Prostitution become much more visible since the early 1990s, with a migratory wave from Brazil and Eastern European countries. However these claims have been disputed.
Press sources suggest that half of the women engaged in prostitution in Portugal are foreigners, especially from Brazil and Eastern Europe (Ukraine, Russia, Romania, Moldova and Bulgaria), but also from Africa and some Asian countries.

Human trafficking, including trafficking of underage persons, has also become a growing issue for the authorities. Under the Portuguese penal code, trafficking in women is a crime punishable by two to eight years' imprisonment.
Although the number of workers involved in the industry is notoriously difficult to estimate, in the mid-2000s, the number of female prostitutes was estimated at 28,000, of whom at least 50% were foreigners.
Resident groups continue to complain about what they see as an increase in visible prostitution.

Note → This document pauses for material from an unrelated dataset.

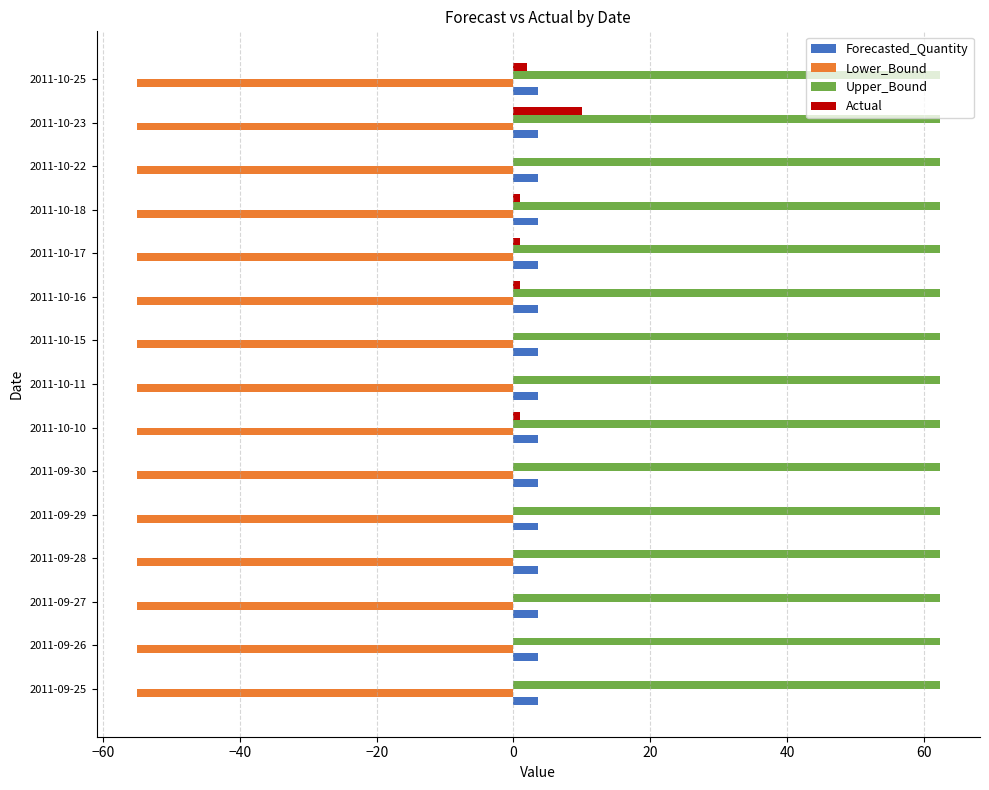

What is the maximum value shown in the chart?

62.4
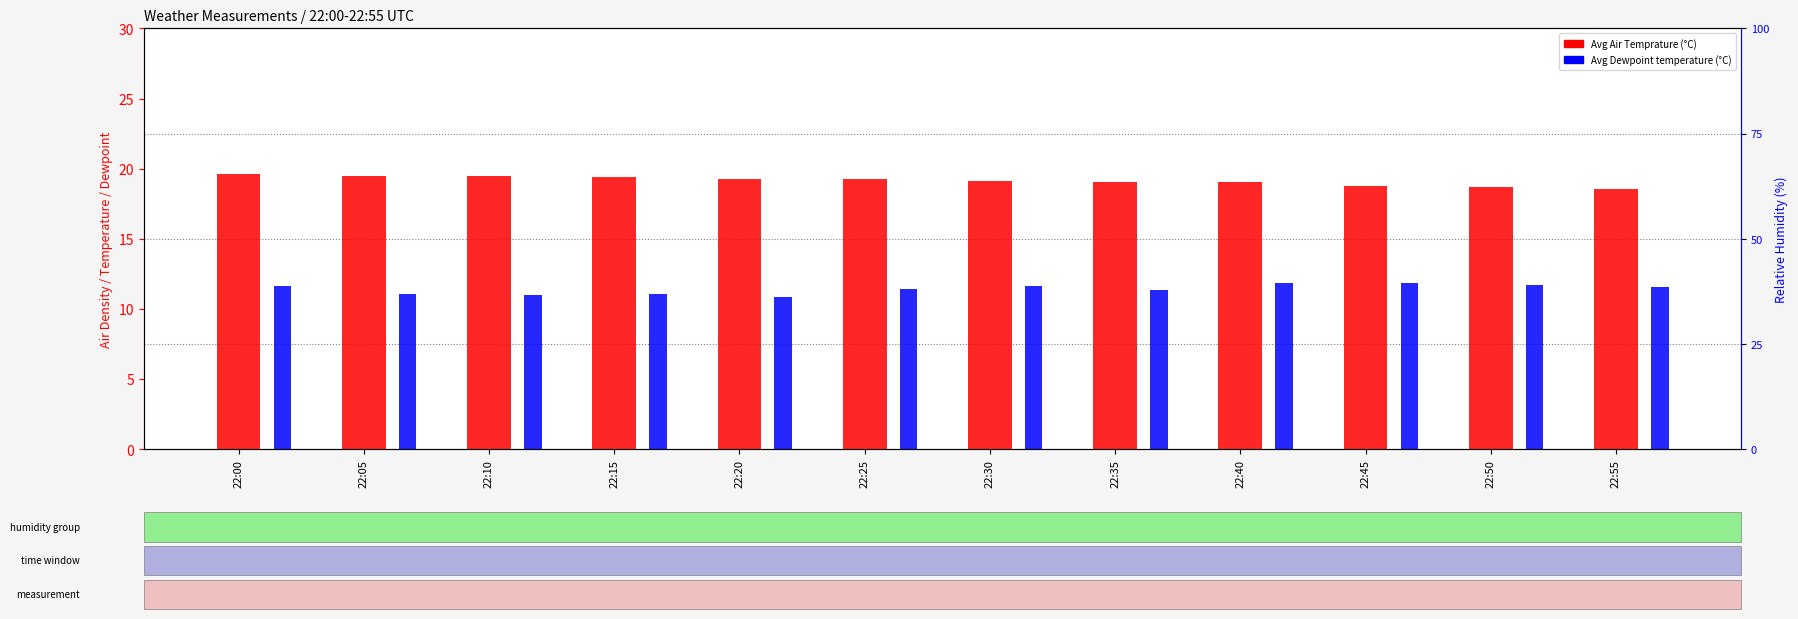

What is the highest value of the Avg Air Temprature series?

19.6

As in most other European countries, opinions on sex work and its regulation are sharply divided. For instance a representative to the 2002 UN Committee on Elimination of
Discrimination against Women stated that "there was no such thing as voluntary prostitution. About 90 per cent of prostitutes who had participated in a recent study had said that they wanted to change their lives. In many cases, the subject of prostitution was not a subject of women’s choice, but of violence and trafficking in people." Ethnographical research on street prostitution, done by Alexandra Oliveira, of University of Porto
 has led the researcher to argue that prostitution should be legalized to improve the situation of the women.

===Portuguese colonies===
During the 19th century Portuguese prostitutes have operated in Macau.
Some Portuguese prostitutes also married Chinese triad members from Macau, before it returned to China, providing them with access to Portuguese citizenship.

==Sex trafficking==

Portugal is a destination and transit country for women and children subjected to sex trafficking. Trafficking victims primarily originate from West Africa, Eastern Europe, Asia, and Latin America. Authorities report traffickers bring women and children, many from West Africa, to Portugal to claim asylum and obtain false documents before bringing them to other European countries to be exploited in sex trafficking. Portugal is being used as a new route into the Schengen area by Sub-Saharan African criminal networks trafficking children for both sexual exploitation and forced labor.

The United States Department of State Office to Monitor and Combat Trafficking in Persons ranks Portugal as a 'Tier 1' country.